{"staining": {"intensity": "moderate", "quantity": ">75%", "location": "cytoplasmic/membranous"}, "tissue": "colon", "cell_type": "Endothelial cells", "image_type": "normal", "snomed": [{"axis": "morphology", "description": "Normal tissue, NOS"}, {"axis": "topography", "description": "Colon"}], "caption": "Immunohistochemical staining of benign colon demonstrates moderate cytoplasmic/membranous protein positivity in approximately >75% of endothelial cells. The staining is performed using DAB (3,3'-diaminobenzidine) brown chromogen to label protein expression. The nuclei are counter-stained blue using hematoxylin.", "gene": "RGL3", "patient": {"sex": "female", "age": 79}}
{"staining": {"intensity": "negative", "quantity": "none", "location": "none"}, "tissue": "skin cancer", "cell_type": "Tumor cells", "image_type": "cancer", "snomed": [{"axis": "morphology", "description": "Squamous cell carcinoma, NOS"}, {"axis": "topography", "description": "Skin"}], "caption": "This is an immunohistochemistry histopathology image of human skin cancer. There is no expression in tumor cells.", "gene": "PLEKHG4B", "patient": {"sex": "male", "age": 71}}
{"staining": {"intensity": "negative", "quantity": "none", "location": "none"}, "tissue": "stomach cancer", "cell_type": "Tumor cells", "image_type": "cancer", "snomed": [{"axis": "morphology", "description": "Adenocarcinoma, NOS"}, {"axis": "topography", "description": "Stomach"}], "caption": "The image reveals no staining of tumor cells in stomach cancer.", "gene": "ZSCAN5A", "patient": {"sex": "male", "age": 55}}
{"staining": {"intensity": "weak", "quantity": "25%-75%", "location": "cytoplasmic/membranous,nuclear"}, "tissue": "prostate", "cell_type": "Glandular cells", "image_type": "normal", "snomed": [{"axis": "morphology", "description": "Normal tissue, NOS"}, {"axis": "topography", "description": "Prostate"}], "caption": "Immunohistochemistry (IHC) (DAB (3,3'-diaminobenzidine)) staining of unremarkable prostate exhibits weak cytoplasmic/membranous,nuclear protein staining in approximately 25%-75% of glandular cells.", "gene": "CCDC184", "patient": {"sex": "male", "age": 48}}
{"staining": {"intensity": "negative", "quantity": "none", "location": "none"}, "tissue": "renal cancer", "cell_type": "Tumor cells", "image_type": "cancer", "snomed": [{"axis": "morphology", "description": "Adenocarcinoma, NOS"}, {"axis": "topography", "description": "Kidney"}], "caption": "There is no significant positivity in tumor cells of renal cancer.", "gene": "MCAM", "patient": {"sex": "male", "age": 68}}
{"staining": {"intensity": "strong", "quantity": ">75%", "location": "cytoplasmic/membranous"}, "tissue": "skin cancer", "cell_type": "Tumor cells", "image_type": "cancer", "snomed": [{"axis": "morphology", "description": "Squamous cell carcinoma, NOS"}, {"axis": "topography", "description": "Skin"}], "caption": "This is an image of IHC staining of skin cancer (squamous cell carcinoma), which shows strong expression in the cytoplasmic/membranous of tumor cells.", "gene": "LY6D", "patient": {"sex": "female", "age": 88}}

------------------------------------------------------------------------

Assigned task - Print all the records exactly as written.

Exercise answer -
{"staining": {"intensity": "moderate", "quantity": ">75%", "location": "cytoplasmic/membranous"}, "tissue": "colon", "cell_type": "Endothelial cells", "image_type": "normal", "snomed": [{"axis": "morphology", "description": "Normal tissue, NOS"}, {"axis": "topography", "description": "Colon"}], "caption": "Immunohistochemical staining of benign colon demonstrates moderate cytoplasmic/membranous protein positivity in approximately >75% of endothelial cells. The staining is performed using DAB (3,3'-diaminobenzidine) brown chromogen to label protein expression. The nuclei are counter-stained blue using hematoxylin.", "gene": "RGL3", "patient": {"sex": "female", "age": 79}}
{"staining": {"intensity": "negative", "quantity": "none", "location": "none"}, "tissue": "skin cancer", "cell_type": "Tumor cells", "image_type": "cancer", "snomed": [{"axis": "morphology", "description": "Squamous cell carcinoma, NOS"}, {"axis": "topography", "description": "Skin"}], "caption": "This is an immunohistochemistry histopathology image of human skin cancer. There is no expression in tumor cells.", "gene": "PLEKHG4B", "patient": {"sex": "male", "age": 71}}
{"staining": {"intensity": "negative", "quantity": "none", "location": "none"}, "tissue": "stomach cancer", "cell_type": "Tumor cells", "image_type": "cancer", "snomed": [{"axis": "morphology", "description": "Adenocarcinoma, NOS"}, {"axis": "topography", "description": "Stomach"}], "caption": "The image reveals no staining of tumor cells in stomach cancer.", "gene": "ZSCAN5A", "patient": {"sex": "male", "age": 55}}
{"staining": {"intensity": "weak", "quantity": "25%-75%", "location": "cytoplasmic/membranous,nuclear"}, "tissue": "prostate", "cell_type": "Glandular cells", "image_type": "normal", "snomed": [{"axis": "morphology", "description": "Normal tissue, NOS"}, {"axis": "topography", "description": "Prostate"}], "caption": "Immunohistochemistry (IHC) (DAB (3,3'-diaminobenzidine)) staining of unremarkable prostate exhibits weak cytoplasmic/membranous,nuclear protein staining in approximately 25%-75% of glandular cells.", "gene": "CCDC184", "patient": {"sex": "male", "age": 48}}
{"staining": {"intensity": "negative", "quantity": "none", "location": "none"}, "tissue": "renal cancer", "cell_type": "Tumor cells", "image_type": "cancer", "snomed": [{"axis": "morphology", "description": "Adenocarcinoma, NOS"}, {"axis": "topography", "description": "Kidney"}], "caption": "There is no significant positivity in tumor cells of renal cancer.", "gene": "MCAM", "patient": {"sex": "male", "age": 68}}
{"staining": {"intensity": "strong", "quantity": ">75%", "location": "cytoplasmic/membranous"}, "tissue": "skin cancer", "cell_type": "Tumor cells", "image_type": "cancer", "snomed": [{"axis": "morphology", "description": "Squamous cell carcinoma, NOS"}, {"axis": "topography", "description": "Skin"}], "caption": "This is an image of IHC staining of skin cancer (squamous cell carcinoma), which shows strong expression in the cytoplasmic/membranous of tumor cells.", "gene": "LY6D", "patient": {"sex": "female", "age": 88}}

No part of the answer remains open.